» TEXT FOR ANALYSIS:
= Beginning of Section =

Human-centred design toolkit

This open-source toolkit walks users through the human-centered design process and supports them in activities such as building listening skills, running workshops, and implementing ideas — all of which can generate insights into clients’ lives that can be turned into effective product design.

Banking on Youth - A Guide to Developing Innovative Youth Savings Programs

This Women's World Banking publication is a guide for deposit-taking providers in any stage of youth savings program development––from those simply exploring the possibility of introducing youth savings, to those already offering youth products but looking for new ideas and strategies to improve performance.

Portfolio Analytics Toolkit

This Women's World Banking toolkit can help management to make better decisions on lending methodologies, portfolio quality, and credit policies, as well as to understand the suitability of certain products and to analyze performance against the mission.

Fonkoze: Guide for Credit Agents — Evaluating Clients for Fonkoze’s Post-Disaster Recovery Program

This guide details how Fonkoze evaluated clients for inclusion in their post-earthquake loan program. It is a great example for how to design a post-crisis client evaluation tool and process.

= End of Section =

» THE DATA:
= Beginning of Section =

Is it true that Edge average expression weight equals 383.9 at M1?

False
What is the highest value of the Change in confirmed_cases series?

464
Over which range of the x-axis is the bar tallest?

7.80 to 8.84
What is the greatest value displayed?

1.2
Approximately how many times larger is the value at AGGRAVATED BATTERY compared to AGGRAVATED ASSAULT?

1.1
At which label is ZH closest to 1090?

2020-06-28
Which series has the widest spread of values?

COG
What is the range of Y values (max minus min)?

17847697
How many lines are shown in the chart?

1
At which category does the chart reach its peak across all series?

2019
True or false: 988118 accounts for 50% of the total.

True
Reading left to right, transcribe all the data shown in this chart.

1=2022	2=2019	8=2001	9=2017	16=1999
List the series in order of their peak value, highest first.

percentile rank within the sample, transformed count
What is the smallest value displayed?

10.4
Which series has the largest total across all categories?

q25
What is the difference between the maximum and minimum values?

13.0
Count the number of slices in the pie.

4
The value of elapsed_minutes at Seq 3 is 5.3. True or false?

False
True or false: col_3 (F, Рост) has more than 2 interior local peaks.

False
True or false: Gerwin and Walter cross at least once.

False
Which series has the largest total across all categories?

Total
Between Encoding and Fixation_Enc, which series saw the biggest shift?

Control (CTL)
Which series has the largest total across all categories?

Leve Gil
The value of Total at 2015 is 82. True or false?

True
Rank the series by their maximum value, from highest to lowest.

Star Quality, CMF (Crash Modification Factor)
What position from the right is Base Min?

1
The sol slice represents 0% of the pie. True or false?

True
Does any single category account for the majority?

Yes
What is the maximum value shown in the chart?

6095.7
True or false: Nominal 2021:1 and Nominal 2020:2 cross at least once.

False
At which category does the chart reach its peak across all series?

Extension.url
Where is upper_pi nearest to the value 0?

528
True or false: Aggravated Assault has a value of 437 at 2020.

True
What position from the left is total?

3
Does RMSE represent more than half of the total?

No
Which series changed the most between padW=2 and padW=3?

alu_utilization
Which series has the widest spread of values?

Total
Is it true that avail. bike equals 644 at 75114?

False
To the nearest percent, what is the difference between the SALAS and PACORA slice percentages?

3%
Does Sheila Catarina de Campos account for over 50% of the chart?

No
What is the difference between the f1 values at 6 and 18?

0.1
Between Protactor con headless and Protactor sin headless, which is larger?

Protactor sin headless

= End of Section =

» YOUR INSTRUCTIONS:
In the list of resource guides and toolkits, rewrite the part that opens with the words containing "Banking on Youth" and closes with "to improve performance.", changing "providers" to "institutions".

» OUTPUT FOR THIS TASK:
Banking on Youth - A Guide to Developing Innovative Youth Savings Programs

This Women's World Banking publication is a guide for deposit-taking institutions in any stage of youth savings program development––from those simply exploring the possibility of introducing youth savings, to those already offering youth products but looking for new ideas and strategies to improve performance.